(SOURCE TEXT)
The Pamir highway has vast plateaus over 4km high, dirt track passes scraping the clouds at 4,650m, and long stretches mere metres from Afghanistan. Last July, I found myself in the midst of these stark mountains, pushing my bike through deep sand as I began climbing out of the infamous Wakhan Valley.
On the second day, the road became ridable again. Locked into the low end of my cassette, each crank revolution was an effort to inch my loaded bike upwards. It was worth it. On the high plateau, I rode joyfully past villages visibly weathered from years of high winds and frigid winters.
Descending from it days later, breathtaking scenery flew by on all sides. I hadn’t seen a soul all afternoon. Yet, as I rounded a long right-hander, I was excited to see a chain-gang of five cyclists riding towards me. Smiling, we pulled over to the side of the road for a chat.
They were a young American couple, Lauren and Jay; a Dutch couple; and a Canadian lad. Immediately stories started flowing, and within half an hour they felt like lifelong friends. There was something strangely familiar about the group. It was only later that I recognised Jay and Lauren as the couple behind the well-known blog ‘SimplyCycling’. Their online pictures of riding through Africa had warmed me as I was fighting through the Siberian winds that engulfed Europe at the start of my own trip.
They were a humorous couple who championed the kindness of the local people they encountered. After we met in the Pamirs, we began exchanging messages for the following weeks. Then it all went quiet.
Tragedy in Tajikistan
On 29 July 2018, 50 kilometres outside of Tajikistan’s capital, Dushanbe, the unthinkable happened. An ISIS car-ramming and subsequent knife attack left four cyclists dead. Among them were Jay and Lauren. I was stunned. The aftermath sent shockwaves through the cycle-touring community.
Messages of disbelief, grief,and condolences to the families began popping up on all platforms and groups around the world. Most of those cycling in the region were initially oblivious, far from a phone signal let alone the tenuous Tajik wi-fi. But word spread.
(End SOURCE TEXT)
(EXERCISE DATA)
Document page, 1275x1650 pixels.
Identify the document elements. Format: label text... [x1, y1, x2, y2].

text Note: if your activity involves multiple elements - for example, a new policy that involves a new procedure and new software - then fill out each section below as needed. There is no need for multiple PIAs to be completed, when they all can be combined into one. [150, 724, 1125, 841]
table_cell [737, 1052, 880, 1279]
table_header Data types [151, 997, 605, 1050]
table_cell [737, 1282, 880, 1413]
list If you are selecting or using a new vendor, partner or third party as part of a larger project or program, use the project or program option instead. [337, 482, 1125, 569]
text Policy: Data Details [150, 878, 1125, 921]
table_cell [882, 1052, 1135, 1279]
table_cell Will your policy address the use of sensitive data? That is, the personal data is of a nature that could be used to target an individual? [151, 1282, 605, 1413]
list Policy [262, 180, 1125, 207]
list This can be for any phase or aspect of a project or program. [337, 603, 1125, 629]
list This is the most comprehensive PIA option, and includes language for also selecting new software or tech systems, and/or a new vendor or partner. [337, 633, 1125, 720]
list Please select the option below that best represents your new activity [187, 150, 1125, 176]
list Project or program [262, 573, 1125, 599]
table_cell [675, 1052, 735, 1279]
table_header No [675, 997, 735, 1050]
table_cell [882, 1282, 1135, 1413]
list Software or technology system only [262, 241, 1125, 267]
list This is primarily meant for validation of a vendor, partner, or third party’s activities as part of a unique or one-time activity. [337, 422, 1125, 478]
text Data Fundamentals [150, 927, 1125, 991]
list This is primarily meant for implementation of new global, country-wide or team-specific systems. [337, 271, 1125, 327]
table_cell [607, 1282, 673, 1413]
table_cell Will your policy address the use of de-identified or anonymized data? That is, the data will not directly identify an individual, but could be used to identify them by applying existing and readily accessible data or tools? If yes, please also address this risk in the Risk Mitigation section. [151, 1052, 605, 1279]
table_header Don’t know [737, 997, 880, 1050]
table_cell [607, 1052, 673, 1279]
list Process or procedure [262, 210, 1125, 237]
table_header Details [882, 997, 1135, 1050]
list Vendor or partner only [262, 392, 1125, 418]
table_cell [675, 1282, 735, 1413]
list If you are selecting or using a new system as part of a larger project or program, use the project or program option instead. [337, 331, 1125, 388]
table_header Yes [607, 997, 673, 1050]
(End EXERCISE DATA)
[WHAT YOU WILL DO]
1 - In the account of cycling the Pamir highway, condense the paragraph beginning "They were a young American couple" into a short bulleted list that keeps its main facts.
2 - Take the account of cycling the Pamir highway further, continuing from its last sentence.

[EXPECTED RESPONSES]
1 -
- The group was a young American couple, Lauren and Jay, plus a Dutch couple and a Canadian lad.
- Stories started flowing at once, and within half an hour they felt like lifelong friends.
- Something about the group seemed strangely familiar.
- Only later did the writer recognize Jay and Lauren as the couple behind the well-known blog 'SimplyCycling'.
- Their online pictures of riding through Africa had warmed the writer while fighting through the Siberian winds that engulfed Europe at the start of the writer's own trip.

2 -
Cycle tourers are often separated by distance by definition, but we’re a community nonetheless. I added my voice to the condolences offered to the families of those affected; our thoughts are with them all.
As for the region, caution must be exercised when travelling there – just as it must before generalising about countries and their people. Tens of thousands of tourers have passed, and will continue to pass, through the Pamirs. All rave about the hospitality and kindness of the Tajik people.
Doors will always be open there to those in need, and the sadness is no doubt shared by the locals who have made the highway the friendly destination it is. Jay said “life is short and the world is big” when explaining his reasoning for setting off.
It was the same sentiment of curiosity and desire for adventure that inspired me. Tragic events sometimes bring true perspective, a realisation of the fortuity of our freedom and the true strength of our shared experiences and ideals.
Touring brings us together. That’s our cycling community – and I’m damn well part of it.
What is Warm Showers?
Warm Showers is an international hospitality exchange scheme for cycle tourers. It’s a bit like a free version of Airbnb for cyclists: no money changes hands and it’s solely for private individuals, not businesses. In joining up as a member, you agree to host touring cyclists who are passing by. They’ll subsequently host you or other touring cyclists; it’s a reciprocal agreement.
As well as your contact details, your profile shows feedback from other Warm Showers members and any criteria regarding guests staying – for example, that they have to provide sufficient notice before arriving.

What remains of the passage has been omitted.